An interesting question that arises from this study is why haptoglobin might be a marker of progressive diabetic kidney disease. Although the authors used an untargeted screening method there is some evidence for haptoglobin as a participant in renal injury responses. For example, haptoglobin genotypes have been shown to be related to progressive kidney disease in diabetes with an approximately two-fold increased risk found for decline in GFR in type 1 diabetic patients with the Hp 2/2 compared with the Hp 1/1 genotype (8). Haptoglobin serves to prevent hemoglobin-induced oxidative tissue damage and there is evidence that the Hp 2/2 genotype encodes a haptoglobin molecule that is less effective in this capacity resulting in increased redox active iron and increased oxidative tissue damage (9). However, there has been no suggestion that the Hp 2/2 genotype would be associated with increased urinary levels of the molecule. Another interesting possibility is that higher haptoglobin expression may be a marker of stress or injury in either in glomerular or tubular cells from patients with more severe diabetic nephropathy before the progression becomes clinically evident otherwise. Indeed, haptoglobin gene and protein expression is markedly increased in several animal models as well as in patients with acute kidney injury (10). In analysis of published genome-wide expression data through the online reference database, Nephromine, there does appear to be some increase in haptoglobin mRNA expression in glomeruli and to a lesser extent in the tubulointerstitium of patients with progressive diabetic kidney disease (Fig. 1). The human diabetic nephropathy database used for this analysis is from a recently published Affymetrix expression array study (11) used to identify differentially regulated transcripts in microdissected human kidney samples, 22 of which were from subjects with diabetes.
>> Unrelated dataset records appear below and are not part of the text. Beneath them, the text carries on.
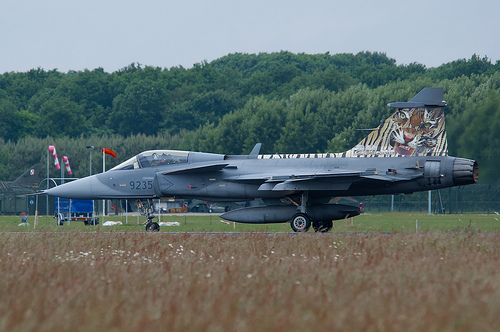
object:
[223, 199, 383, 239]
missles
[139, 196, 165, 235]
landing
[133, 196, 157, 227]
assembly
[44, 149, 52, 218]
pole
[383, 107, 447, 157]
tiger face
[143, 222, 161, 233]
wheel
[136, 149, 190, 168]
canopy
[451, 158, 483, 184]
nozzle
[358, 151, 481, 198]
jet engine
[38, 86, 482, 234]
jet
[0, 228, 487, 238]
runway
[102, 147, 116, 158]
windsock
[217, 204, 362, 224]
tank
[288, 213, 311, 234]
wheel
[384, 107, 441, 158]
tiger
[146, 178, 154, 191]
number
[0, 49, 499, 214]
tree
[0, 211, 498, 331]
field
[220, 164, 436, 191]
wing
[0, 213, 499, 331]
grass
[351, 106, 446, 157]
image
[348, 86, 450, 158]
tail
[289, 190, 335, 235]
landing gear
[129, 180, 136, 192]
numbers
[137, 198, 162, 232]
landing gear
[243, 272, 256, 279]
flowers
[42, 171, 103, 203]
nose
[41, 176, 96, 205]
nosecone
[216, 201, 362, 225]
bomb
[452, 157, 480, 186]
tail thruster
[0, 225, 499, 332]
bush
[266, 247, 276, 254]
flowers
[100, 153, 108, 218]
pole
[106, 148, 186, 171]
cockpit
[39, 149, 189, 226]
front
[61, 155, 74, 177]
banner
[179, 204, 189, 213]
barrel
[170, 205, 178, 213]
barrel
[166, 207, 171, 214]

Diabetic nephropathy subjects were significant for their racial diversity and decreased glomerular filtration rate (~25–35 mL/min). The haptoglobin genotype is not known for these subjects.
In a double publication earlier this year, the Joslin Clinic group showed that serum levels of tumor necrosis factor (TNF) receptors 1 and 2 could serve as accurate biomarkers of progressive diabetic nephropathy in studies of type 1 and type 2 diabetic patients followed in their institution(12, 13). Importantly, TNF receptor levels were additive to those of albuminuria in predicting outcomes, at least in type 2 diabetic patients. Thus it appears that we are haltingly but inexorably moving to an era in which high risk patients can be identified more accurately and where such patients can serve as the best subjects for focused randomized controlled trials that assess new approaches to forestall progression of this most common cause of kidney failure.
Acknowledgements
The authors acknowledge support from grants from the National Institutes of Health (P30 DK081943, DP3 DK094292, and DK082841)
Footnotes
Disclosures: Neither author has relevant conflicts. Dr. Brosius is participating in a clinical trial with Lilly and Co. and has consulting agreements through the University of Michigan with Lilly and Co. and Merck, Sharp and Dohme Research Laboratories.